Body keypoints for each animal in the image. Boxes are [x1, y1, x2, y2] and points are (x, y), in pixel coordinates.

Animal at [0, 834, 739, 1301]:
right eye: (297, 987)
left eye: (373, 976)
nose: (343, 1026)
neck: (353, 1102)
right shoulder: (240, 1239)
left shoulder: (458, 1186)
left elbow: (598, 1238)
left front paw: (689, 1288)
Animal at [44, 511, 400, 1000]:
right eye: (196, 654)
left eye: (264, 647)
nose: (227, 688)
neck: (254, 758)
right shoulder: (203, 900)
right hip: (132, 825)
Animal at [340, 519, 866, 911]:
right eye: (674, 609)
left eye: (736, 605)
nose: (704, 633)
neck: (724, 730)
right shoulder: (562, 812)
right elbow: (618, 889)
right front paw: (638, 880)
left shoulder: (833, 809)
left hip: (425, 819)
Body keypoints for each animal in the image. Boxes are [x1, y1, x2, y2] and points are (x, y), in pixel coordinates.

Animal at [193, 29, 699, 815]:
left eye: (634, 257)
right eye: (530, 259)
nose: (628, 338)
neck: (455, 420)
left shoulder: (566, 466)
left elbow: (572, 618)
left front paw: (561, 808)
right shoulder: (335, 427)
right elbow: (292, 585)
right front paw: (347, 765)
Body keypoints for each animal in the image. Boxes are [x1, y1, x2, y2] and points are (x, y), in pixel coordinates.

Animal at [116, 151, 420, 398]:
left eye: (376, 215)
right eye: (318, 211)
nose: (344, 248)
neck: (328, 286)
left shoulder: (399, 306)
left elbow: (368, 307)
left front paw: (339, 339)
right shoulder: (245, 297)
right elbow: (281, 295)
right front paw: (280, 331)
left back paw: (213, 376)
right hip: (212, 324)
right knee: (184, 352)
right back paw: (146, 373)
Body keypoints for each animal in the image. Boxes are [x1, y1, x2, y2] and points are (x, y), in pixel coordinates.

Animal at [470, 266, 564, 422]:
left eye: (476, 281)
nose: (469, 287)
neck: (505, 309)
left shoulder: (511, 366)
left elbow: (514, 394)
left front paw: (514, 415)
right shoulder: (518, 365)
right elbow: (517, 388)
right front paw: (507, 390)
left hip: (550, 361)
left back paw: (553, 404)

------------------------

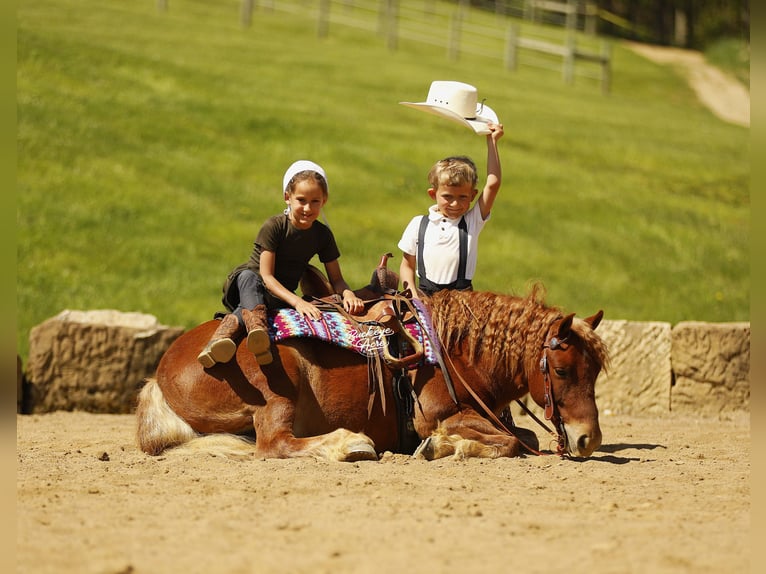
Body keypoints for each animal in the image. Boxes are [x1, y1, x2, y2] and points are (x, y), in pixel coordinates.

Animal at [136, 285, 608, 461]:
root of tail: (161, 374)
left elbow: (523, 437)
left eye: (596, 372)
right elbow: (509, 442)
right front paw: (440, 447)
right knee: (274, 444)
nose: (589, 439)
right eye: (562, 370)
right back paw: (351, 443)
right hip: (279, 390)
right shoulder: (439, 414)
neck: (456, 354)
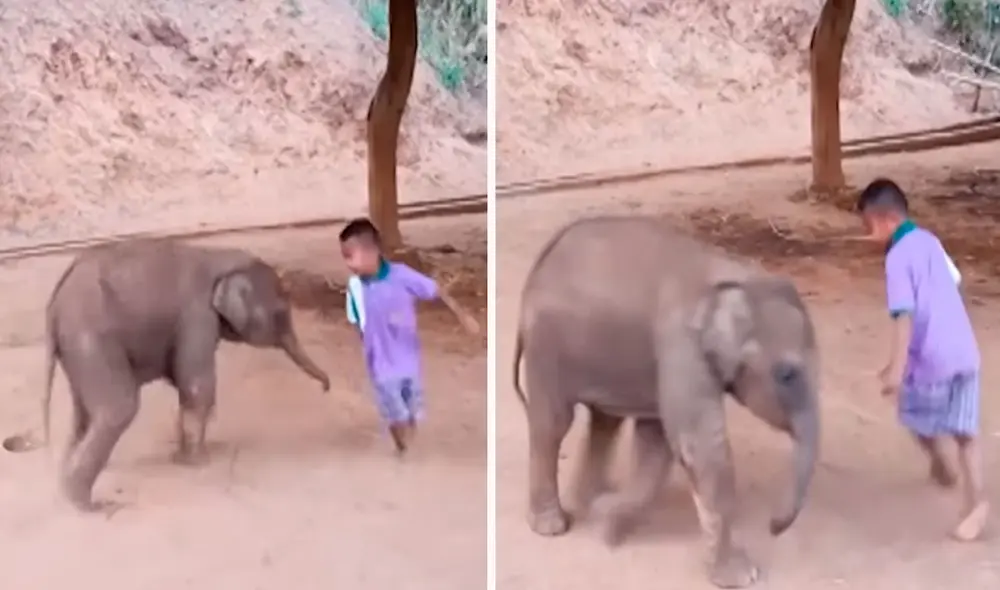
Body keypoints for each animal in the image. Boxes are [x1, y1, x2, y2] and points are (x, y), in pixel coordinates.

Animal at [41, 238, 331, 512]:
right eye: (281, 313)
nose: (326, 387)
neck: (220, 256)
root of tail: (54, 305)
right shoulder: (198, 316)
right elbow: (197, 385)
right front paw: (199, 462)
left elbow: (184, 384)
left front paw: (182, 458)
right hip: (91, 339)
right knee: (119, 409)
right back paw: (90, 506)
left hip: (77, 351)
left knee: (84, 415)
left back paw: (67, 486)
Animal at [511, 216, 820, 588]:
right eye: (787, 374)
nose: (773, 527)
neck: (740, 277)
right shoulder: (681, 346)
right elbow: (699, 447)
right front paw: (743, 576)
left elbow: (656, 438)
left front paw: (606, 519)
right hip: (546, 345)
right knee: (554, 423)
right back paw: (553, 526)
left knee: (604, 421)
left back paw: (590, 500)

------------------------

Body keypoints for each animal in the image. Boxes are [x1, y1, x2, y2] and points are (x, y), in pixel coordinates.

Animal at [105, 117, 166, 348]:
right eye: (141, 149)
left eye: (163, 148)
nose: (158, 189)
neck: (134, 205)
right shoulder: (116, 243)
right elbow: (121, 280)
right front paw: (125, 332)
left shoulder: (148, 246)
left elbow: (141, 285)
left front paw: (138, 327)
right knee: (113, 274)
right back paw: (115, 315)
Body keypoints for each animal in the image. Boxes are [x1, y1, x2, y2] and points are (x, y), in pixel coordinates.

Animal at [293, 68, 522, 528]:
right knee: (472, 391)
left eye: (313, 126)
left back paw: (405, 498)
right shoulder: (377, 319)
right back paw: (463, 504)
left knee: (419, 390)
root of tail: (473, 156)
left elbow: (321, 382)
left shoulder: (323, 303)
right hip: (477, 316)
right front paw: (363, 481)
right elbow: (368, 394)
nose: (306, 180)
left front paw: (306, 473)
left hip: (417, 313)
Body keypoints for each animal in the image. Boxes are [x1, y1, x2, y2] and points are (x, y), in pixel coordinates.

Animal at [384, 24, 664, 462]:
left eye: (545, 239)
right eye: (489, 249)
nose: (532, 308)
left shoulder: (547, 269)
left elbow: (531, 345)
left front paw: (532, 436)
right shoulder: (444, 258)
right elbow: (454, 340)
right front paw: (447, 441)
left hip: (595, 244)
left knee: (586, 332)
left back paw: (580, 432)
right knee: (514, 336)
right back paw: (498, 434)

------------------------

### TASK GOAL
Note each line above that contains "knee" and copy it out.

### EXERCISE OUTPUT
right knee: (184, 352)
right knee: (274, 444)
right knee: (119, 409)
left knee: (84, 415)
right knee: (554, 423)
left knee: (604, 421)
right knee: (113, 274)
right knee: (472, 391)
left knee: (419, 390)
left knee: (586, 332)
right knee: (514, 336)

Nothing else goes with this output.